Rezension

Jana Frey hat das Erzählen neu erfunden

Liebeskinder - Jana Frey

Liebeskinder
von Jana Frey

Bewertet mit 5 Sternen

„Liebeskinder“ ist ein wunderbares Buch, eines, das nachhallt, das man, kaum beendet, gleich noch einmal lesen möchte. Eines, das man gern verschenken möchte, um ein Glück zu teilen.

Springfield / Massachusetts, etwa 2010: Die Kinder Ivory und Zadoc leben in Nachbarschaft und mögen sich sehr, obgleich Zadoc psychisch beeinträchtigt ist. Die Freundschaft geht durch schwere Belastungsproben, beider Mütter versuchen immer wieder auf´s Neue, sie zu unterbinden.

Kalifornien,1969:  An einem Strand wird ein Mädchen, Mackenzie, geboren. Ihre Mutter Leetha lebt in Partnerschaft mit Insel. Drei Jahre später gebiert diese ebenfalls eine Tochter, Janis. Als die Schwestern heranwachsen, fühlt sich Mackenzie neben der schönen und liebenswerten Janis schwerfällig und unscheinbar. 

Der Prolog, in dem ein kleines Kind fortgelockt wird, ist als verbindendes Element zwischen den zwei Erzählsträngen anzunehmen. Die entwickeln sich zunächst voneinander unabhängig. Beide brechen immer wieder aus der Chronologie der Ereignissen aus. Insbesondere der um den Jugendlichen Zadoc scheint in seiner Sprunghaftigkeit eine äußere Entsprechung des inneren Zustandes des Jungen darzustellen. Wie durch Assoziationen geweckte Erinnerungen verbinden sich die Bruchstücke erst nach und nach zu einem Ganzen. 

Immer wieder gibt es kursiv gesetzte Ergänzungen zum Text, die noch ein Stückchen tiefer gehen. Bei denen ein geheimnisvoller, ein wissender Beobachter Bemerkungen einflicht. 

Das liest sich wunderbar, aber nicht immer ganz leicht. 

Und mit Sicherheit erhebt das Buch nicht den Anspruch, ein leicht verdauliches zu sein.

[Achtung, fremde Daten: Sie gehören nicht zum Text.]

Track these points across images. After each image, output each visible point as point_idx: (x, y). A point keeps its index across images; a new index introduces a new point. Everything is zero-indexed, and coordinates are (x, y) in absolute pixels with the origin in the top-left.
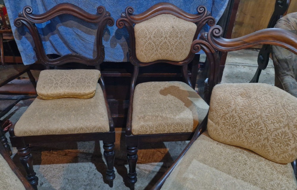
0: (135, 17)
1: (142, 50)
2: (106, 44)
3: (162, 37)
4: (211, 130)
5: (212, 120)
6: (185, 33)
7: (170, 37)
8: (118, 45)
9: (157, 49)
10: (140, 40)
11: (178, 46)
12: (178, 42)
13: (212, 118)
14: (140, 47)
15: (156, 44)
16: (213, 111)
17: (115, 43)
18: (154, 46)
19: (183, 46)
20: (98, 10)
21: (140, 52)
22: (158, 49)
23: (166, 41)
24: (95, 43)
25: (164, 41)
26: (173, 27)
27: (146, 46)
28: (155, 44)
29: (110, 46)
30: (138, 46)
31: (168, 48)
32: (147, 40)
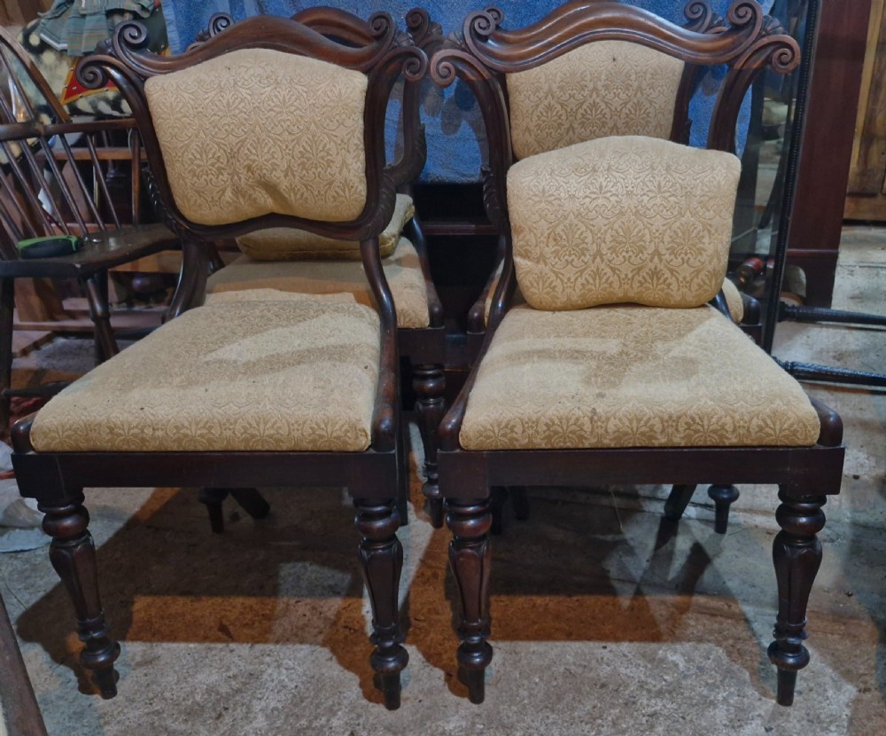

Weder der Schreibstil noch Inhalt oder Themen sind es. 

Die Autorin rückt ihre Menschen dicht an den Leser / die Leserin heran, so dicht, dass die Emotionen Achterbahn fahren. Verschiedene Personen gewähren tiefste Einblicke in ihre Entwicklung, ihre Gefühle, ihre Beziehungen. Ehrlich, schonungslos, tabulos wird auch die Bandbreite von Sexualität und Liebe ausgelotet. Und letzten Endes geht es genau darum, um die Liebe, auch um das, was sie bewirken kann, im Guten wie im Bösen.

Mit diesem Roman hat Jana Frey das Erzählen neu erfunden. Sie vermag inmitten eines fast unerträglich spannenden Erzählflusses Pausen aufzuzwingen, nämlich wenn ein einzelner Satz sich zu einer Erkenntnis verdichtet, die erst einmal verarbeitet werden muss. 

„Liebeskinder“ ist ein wunderbares Buch, eines, das nachhallt, das man, kaum beendet, gleich noch einmal lesen möchte. Eines, das man gern verschenken möchte, um ein Glück zu teilen.

Wem? Jedem, der poetische Sprache und ungewöhnliche Geschichten mag. Erwachsenen, aber durchaus auch nachdenklichen Jugendlichen.